[MATERIAL FOR THE TASK Boundary: Start]

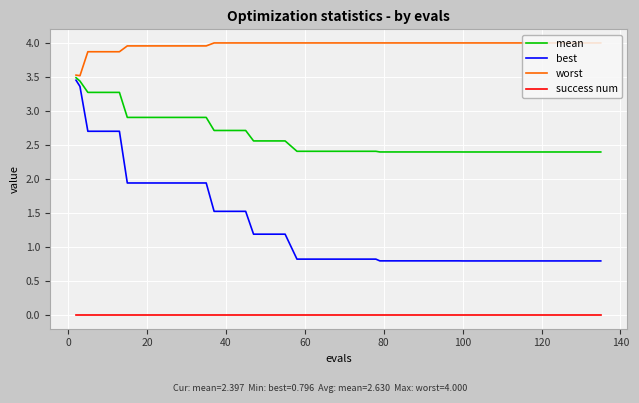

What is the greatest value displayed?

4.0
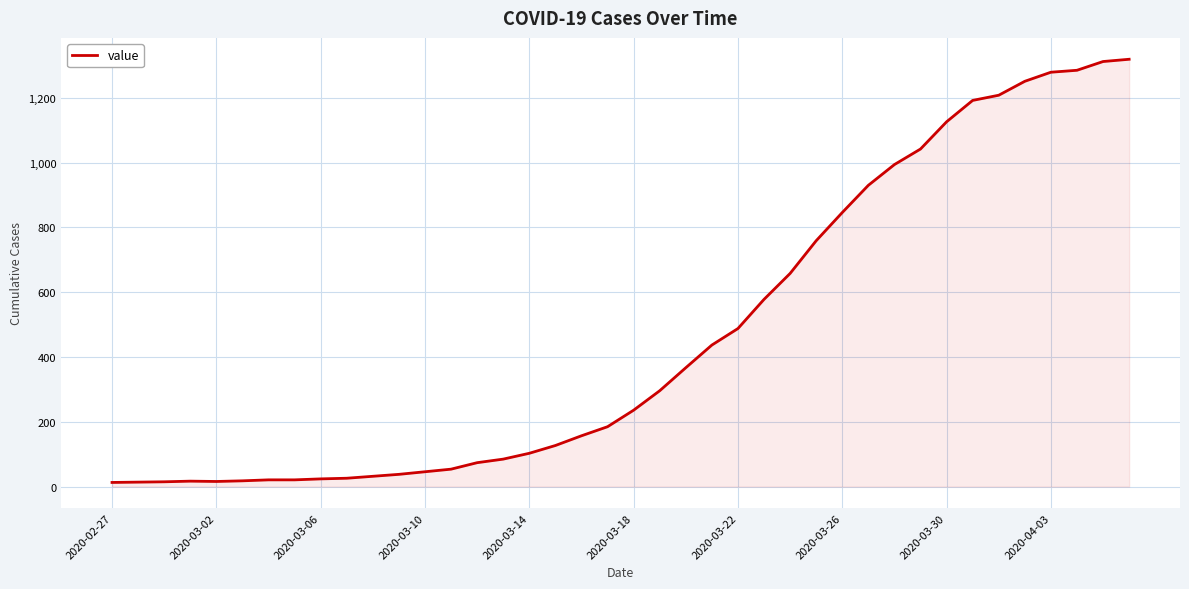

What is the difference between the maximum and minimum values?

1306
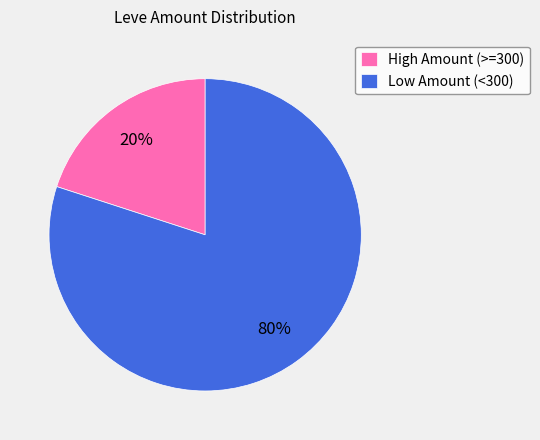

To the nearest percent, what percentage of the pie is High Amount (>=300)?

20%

[MATERIAL FOR THE TASK Boundary: End]
[MATERIAL FOR THE TASK Boundary: Start]

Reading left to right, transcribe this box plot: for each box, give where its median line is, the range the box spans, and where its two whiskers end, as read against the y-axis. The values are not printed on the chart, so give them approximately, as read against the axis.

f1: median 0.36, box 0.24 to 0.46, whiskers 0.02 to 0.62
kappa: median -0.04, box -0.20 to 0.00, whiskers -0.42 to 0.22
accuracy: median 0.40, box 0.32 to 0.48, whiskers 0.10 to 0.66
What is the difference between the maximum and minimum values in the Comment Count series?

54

[MATERIAL FOR THE TASK Boundary: End]
[MATERIAL FOR THE TASK Boundary: Start]

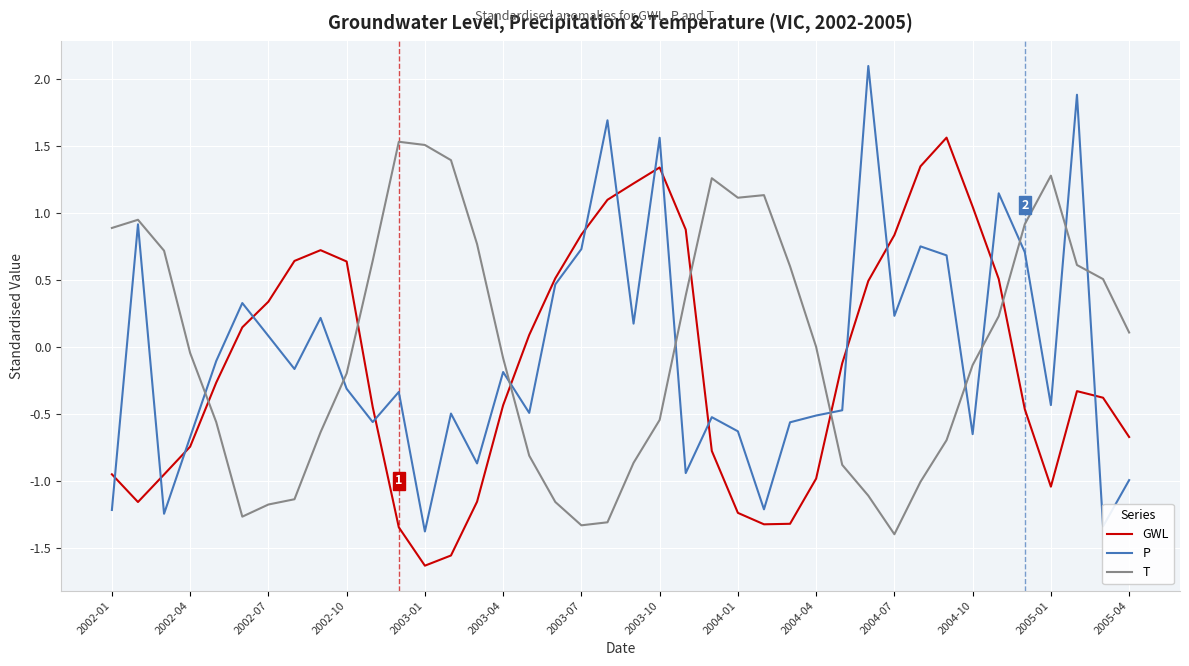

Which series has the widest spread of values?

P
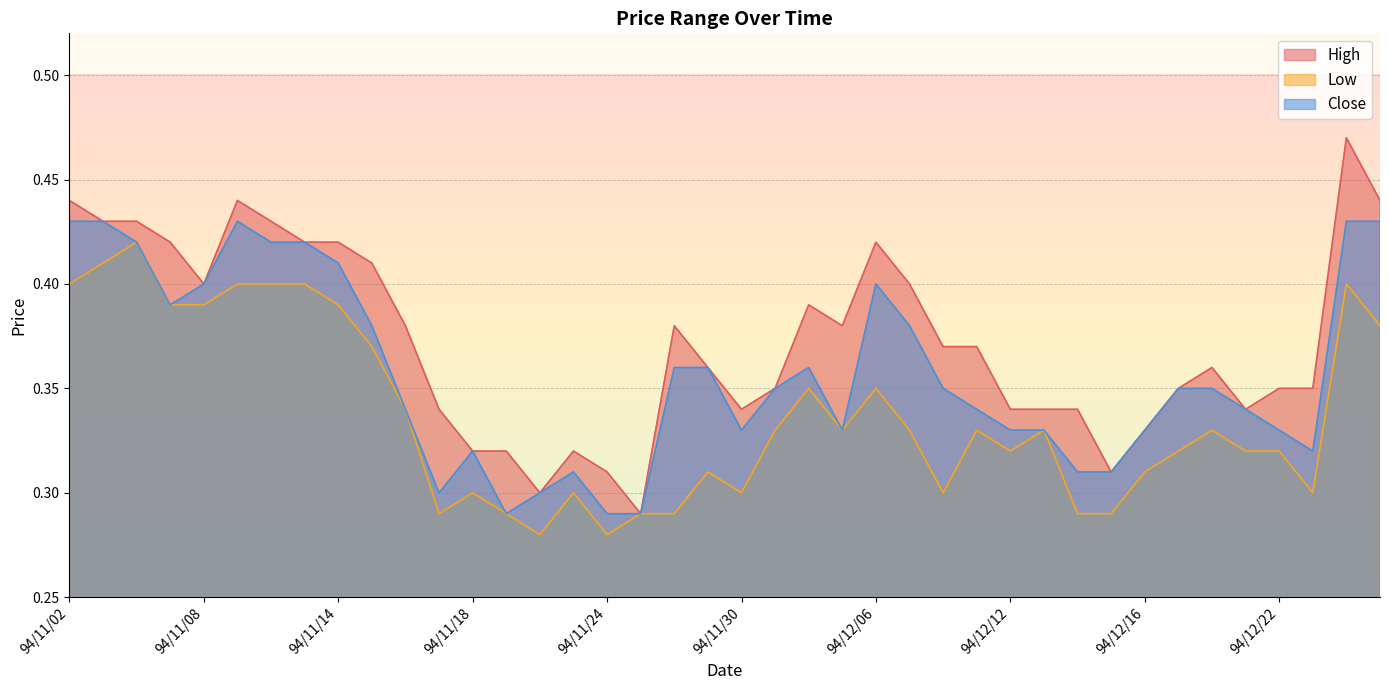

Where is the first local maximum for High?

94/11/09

[MATERIAL FOR THE TASK Boundary: End]

* EXERCISE REQUIREMENTS *
Can you write out the lines between the one holding "f1: median 0.36, box" and the one holding "What is the difference between the maximum and minimum values in", inclusive, substituting "whisker ends" for "whiskers" and leaving everything else unchanged? Give only those lines.

* TASK OUTPUT *
f1: median 0.36, box 0.24 to 0.46, whisker ends 0.02 to 0.62
kappa: median -0.04, box -0.20 to 0.00, whisker ends -0.42 to 0.22
accuracy: median 0.40, box 0.32 to 0.48, whisker ends 0.10 to 0.66
What is the difference between the maximum and minimum values in the Comment Count series?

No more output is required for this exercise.